» **Page**:
Merge type guard declarations

After studying the method outlined in this post, I successfully created an Or function that accepts a series of type guards and outputs a type guard for the union type. For example: x is A + x is B => x is A | B. However, I encountered difficulties using the resulting function as an argument in Array.filter.

Definitions:

type TypeGuard<A, B extends A> = (a: A) => a is B;
type GuardType<T> = T extends (o: any) => o is infer U ? U : never

class A { q: any }
class B { p: any }
declare function isA(x: any): x is A
declare function isB(x: any): x is B

function Or<T extends TypeGuard<any, any>>(guards: T[]): T extends TypeGuard<infer A, any> ? (a: A) => a is GuardType<T> : never;
function Or<T extends TypeGuard<any, any>>(guards: T[]) {
    return function (arg: T) {
        return guards.some(function (predicate) {
            predicate(arg);
        });
    }
}

Code example:

let isAOrB = Or([isA, isB]); // inferred as ((a: any) => a is A) | ((a: any) => a is B)

» **What is asked**:
a - Swap "Array.filter" for "Array.find" in the type guard post's text starting with "After studying the" and going on through "argument in Array.filter.", then write out that whole span.
b - Translate this sentence from the type guard post into Spanish: "However, I encountered difficulties using the resulting function as an argument in Array.filter."
The listing after this point has no connection to the type guard post.

» **Dataset excerpt**:
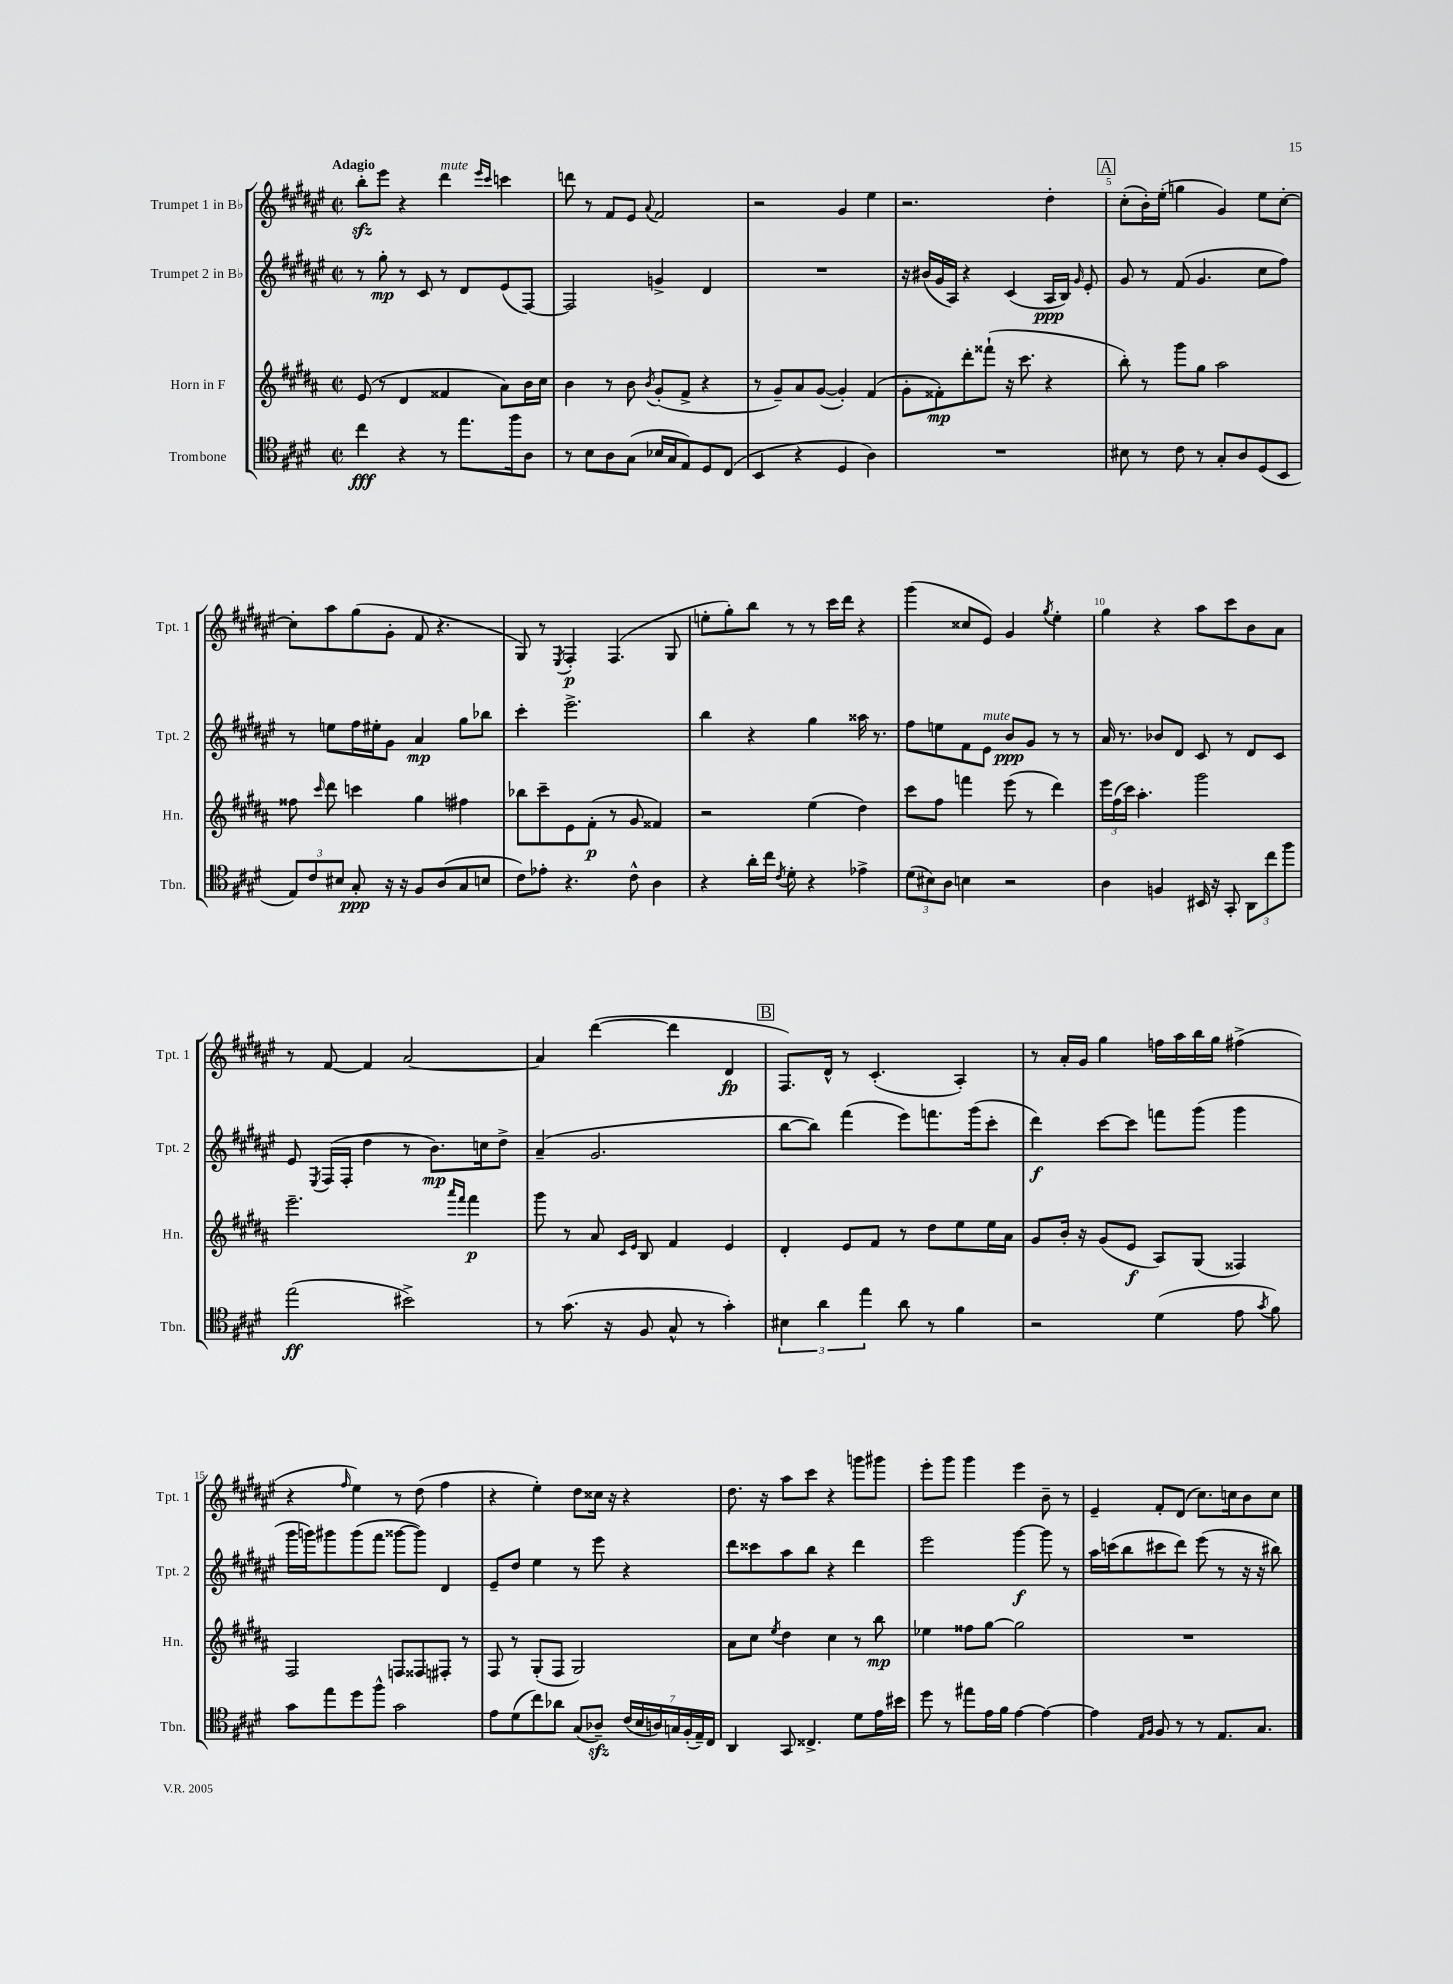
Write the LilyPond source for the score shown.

» **Problem solutions**:
a -
After studying the method outlined in this post, I successfully created an Or function that accepts a series of type guards and outputs a type guard for the union type. For example: x is A + x is B => x is A | B. However, I encountered difficulties using the resulting function as an argument in Array.find.

b - Sin embargo, tuve dificultades para usar la función resultante como argumento en Array.filter.